#### [Data supplied]
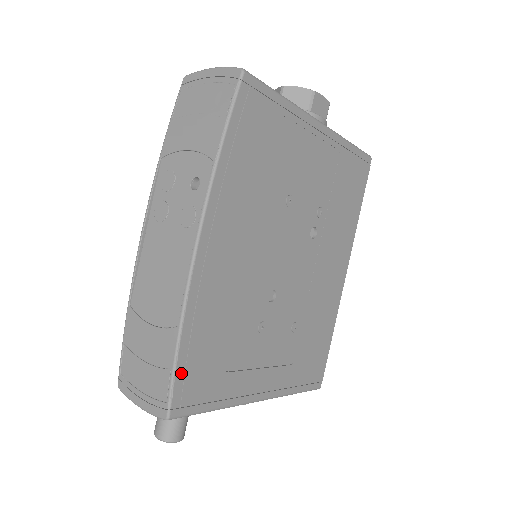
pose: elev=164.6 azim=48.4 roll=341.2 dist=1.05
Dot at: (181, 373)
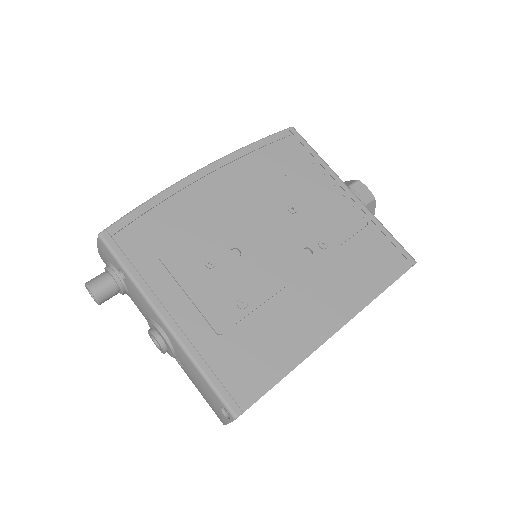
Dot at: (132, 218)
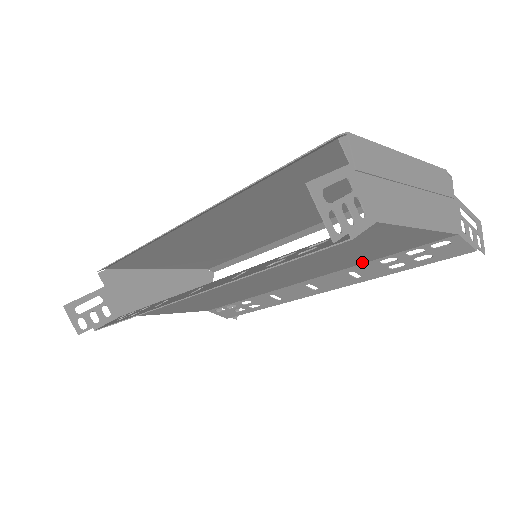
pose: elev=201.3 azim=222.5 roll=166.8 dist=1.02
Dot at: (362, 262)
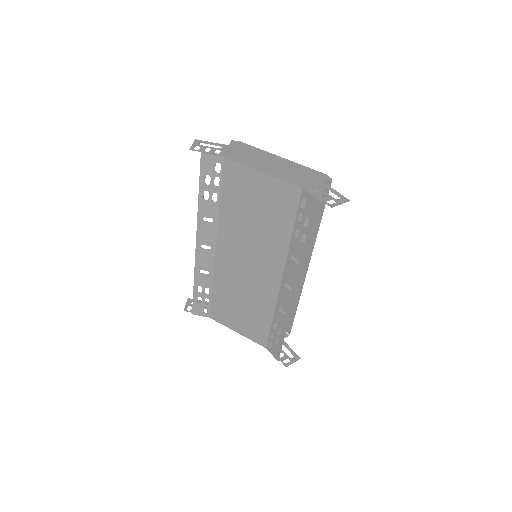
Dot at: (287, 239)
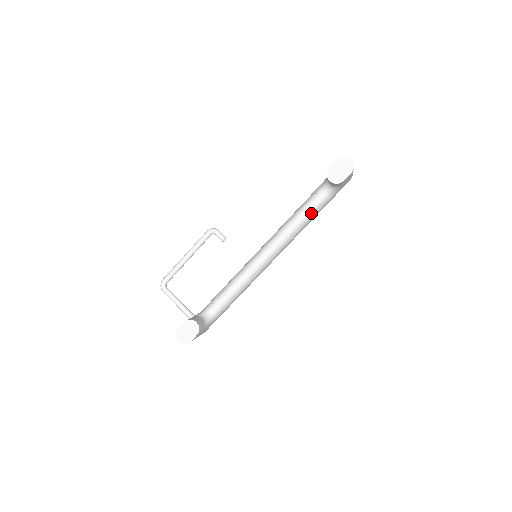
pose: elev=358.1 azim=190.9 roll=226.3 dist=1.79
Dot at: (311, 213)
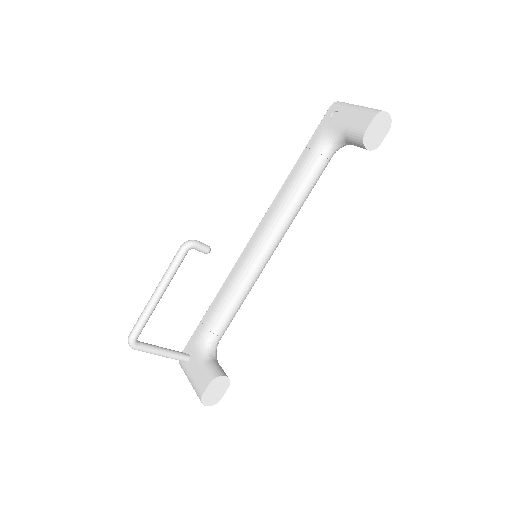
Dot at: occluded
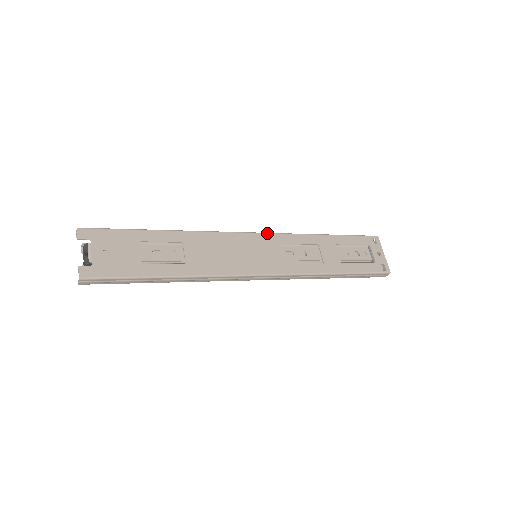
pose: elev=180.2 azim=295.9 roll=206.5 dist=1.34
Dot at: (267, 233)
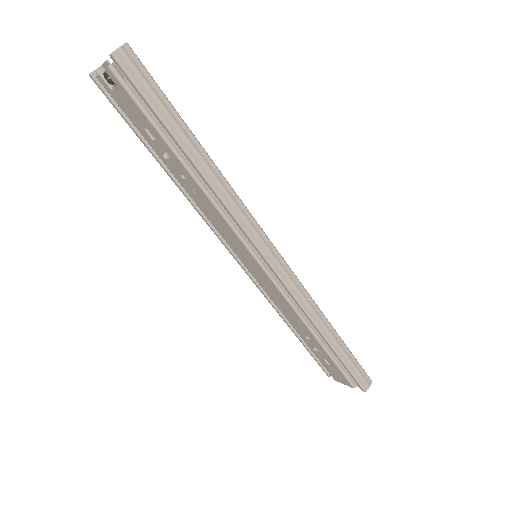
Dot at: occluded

#### [Exercise directions]
How many lines above contain the string "dist"? Reply with the number only.

#### [Task response]
4